Washington: A walk in a park is more than just a nice way to spend an afternoon -- it makes you more generous and sociable too.
"Through the decades, parks advocates, landscape architects, and popular writers have consistently claimed that nature had healing powers," said Frances `Ming` Kuo, environmental and behaviour researcher at the University of Illinois.
"But until recently, their claims haven`t undergone rigorous scientific assessment," added Kuo, who has studied the effect of green space on humans in a number of settings in order to prove or disprove the folklore notions.
"In greener settings, we find that people are more generous and more sociable.
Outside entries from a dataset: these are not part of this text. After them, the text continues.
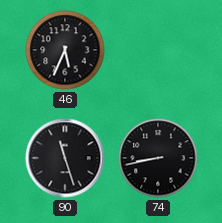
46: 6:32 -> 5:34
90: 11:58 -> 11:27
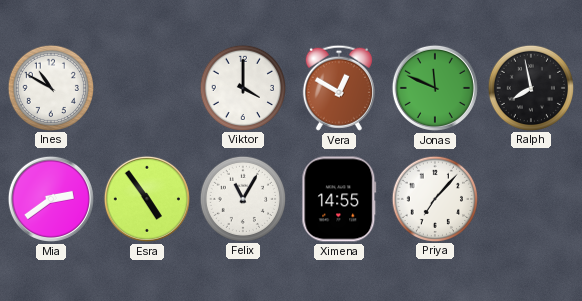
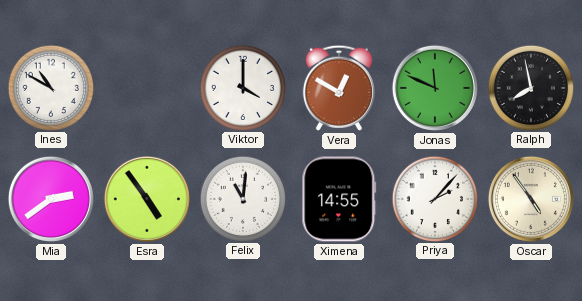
Felix: 11:05 -> 11:01
Priya: 7:07 -> 2:07
Oscar: none -> 4:54
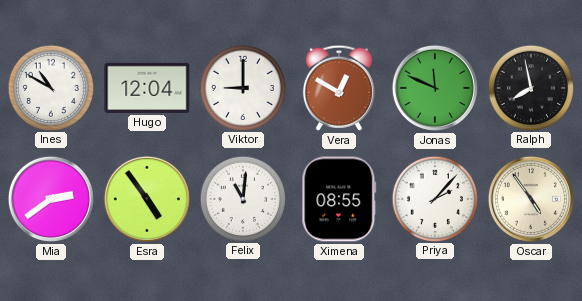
Hugo: none -> 12:04
Viktor: 4:00 -> 9:00
Ximena: 14:55 -> 08:55
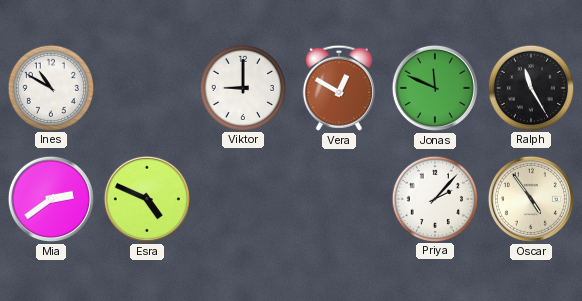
Hugo: 12:04 -> none
Ralph: 7:58 -> 11:25
Esra: 4:54 -> 4:49
Felix: 11:01 -> none
Ximena: 08:55 -> none
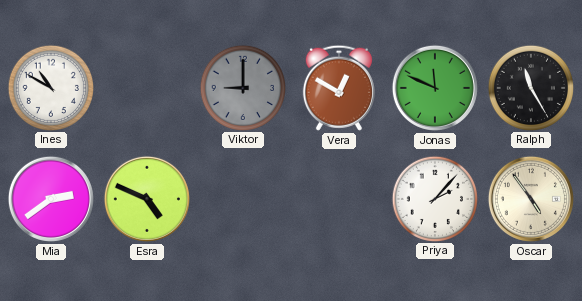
Viktor dial: white -> grey
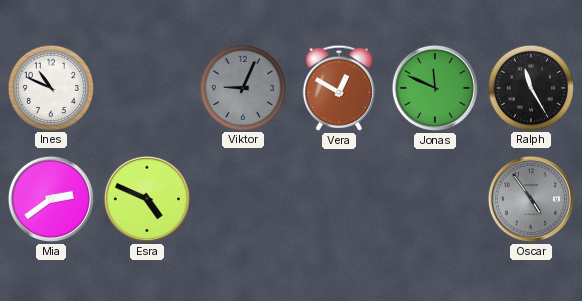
Ines: 10:50 -> 10:49
Viktor: 9:00 -> 9:04
Priya: 2:07 -> none
Oscar dial: cream -> grey
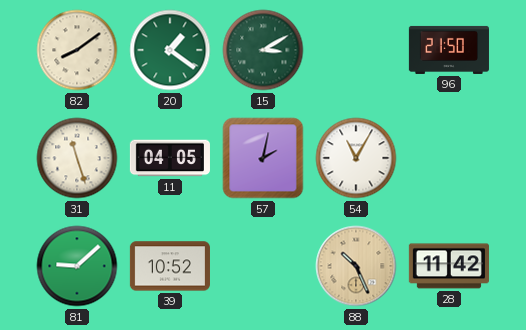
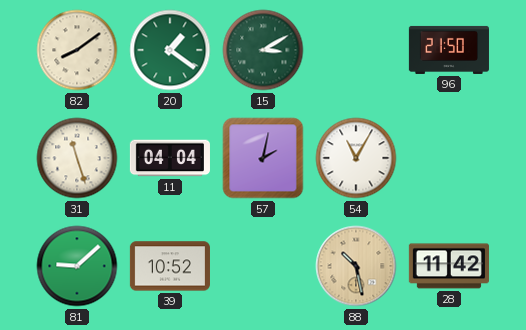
11: 04:05 -> 04:04
88: 10:26 -> 10:28
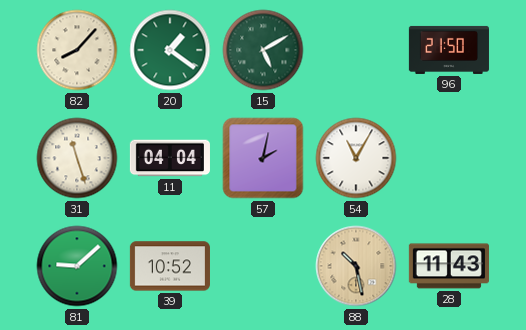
82: 8:09 -> 8:07
15: 3:10 -> 5:10
28: 11:42 -> 11:43
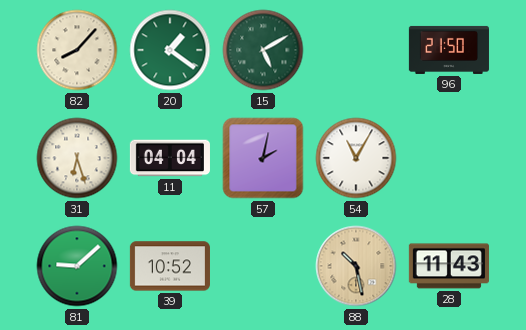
31: 11:27 -> 6:27
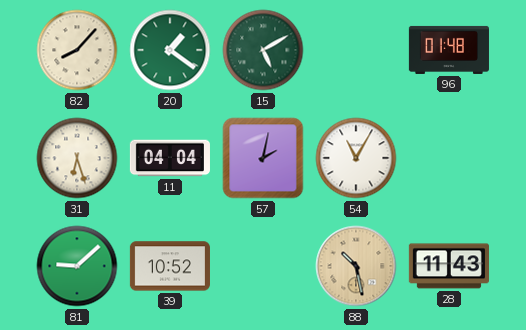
96: 21:50 -> 01:48
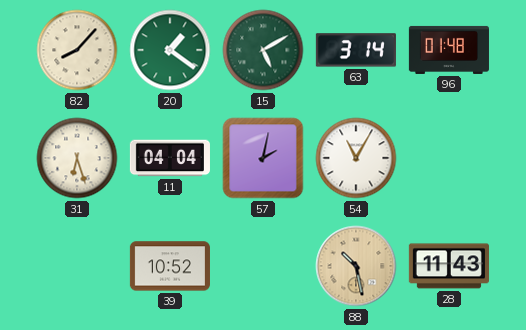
63: none -> 3:14
81: 9:08 -> none
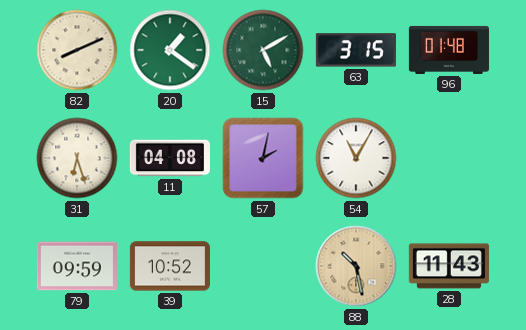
82: 8:07 -> 8:11
63: 3:14 -> 3:15
11: 04:04 -> 04:08
79: none -> 09:59
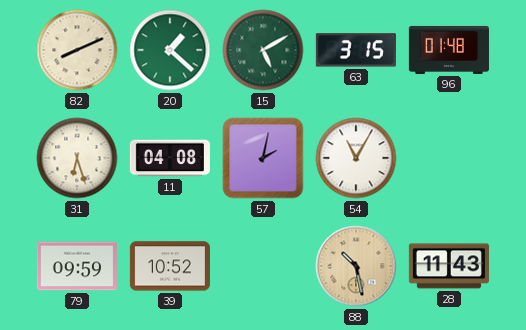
20: 1:21 -> 1:22
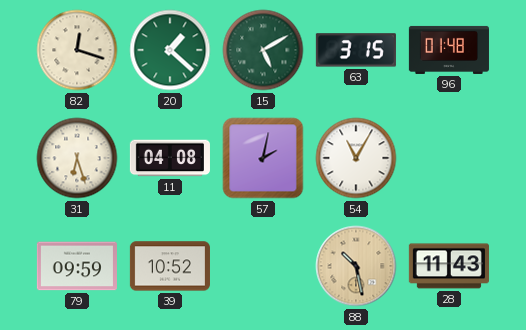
82: 8:11 -> 12:18
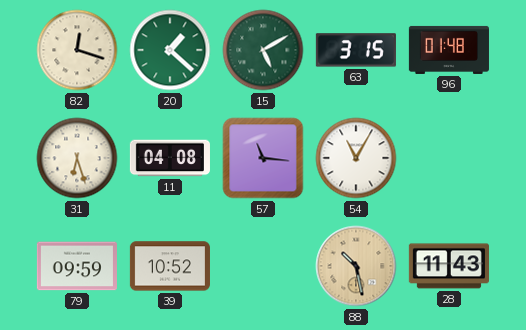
57: 2:02 -> 11:16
We find stronger neighbourhood social ties and greater sense of community, more mutual trust and willingness to help others," Kuo said.
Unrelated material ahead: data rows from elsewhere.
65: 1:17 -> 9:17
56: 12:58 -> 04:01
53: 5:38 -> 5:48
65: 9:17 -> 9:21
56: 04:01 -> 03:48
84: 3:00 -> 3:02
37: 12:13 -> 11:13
"Researchers have studied the effects of nature in many different populations, using many forms of nature," Kuo said, according to an Illinois statement.
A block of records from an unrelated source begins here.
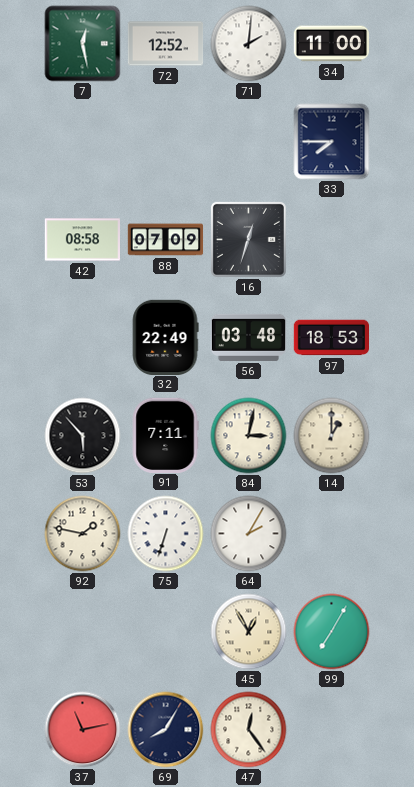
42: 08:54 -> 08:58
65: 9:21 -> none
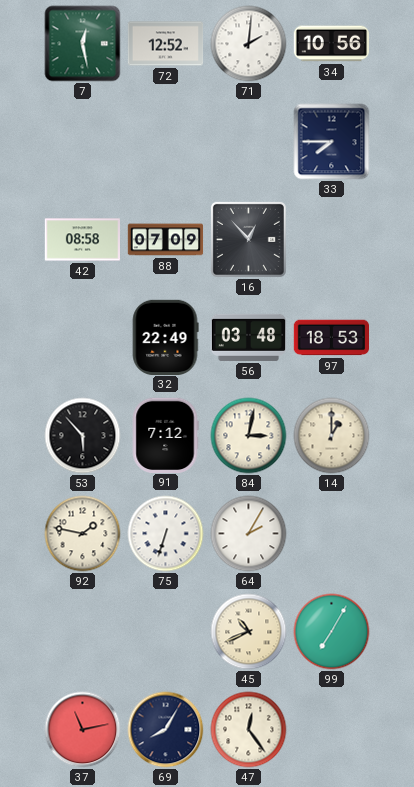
34: 11:00 -> 10:56
16: 12:33 -> 12:53
91: 7:11 -> 7:12
45: 12:55 -> 10:41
"They`ve looked at Chicago public housing residents living in high-rises with a tree or two and some grass outside their apartment buildings; college students exposed to slide shows of natural scenes while sitting in a classroom.
"But in the last decade or so, rigorous work on this question has become more of a rule than an exception." After undergoing rigorous scientific scrutiny, Kuo says the benefits of nature still stand.
"Just as rats and other laboratory animals housed in unfit environments undergo systematic breakdowns in healthy, positive patterns of social functioning, so do people," she said.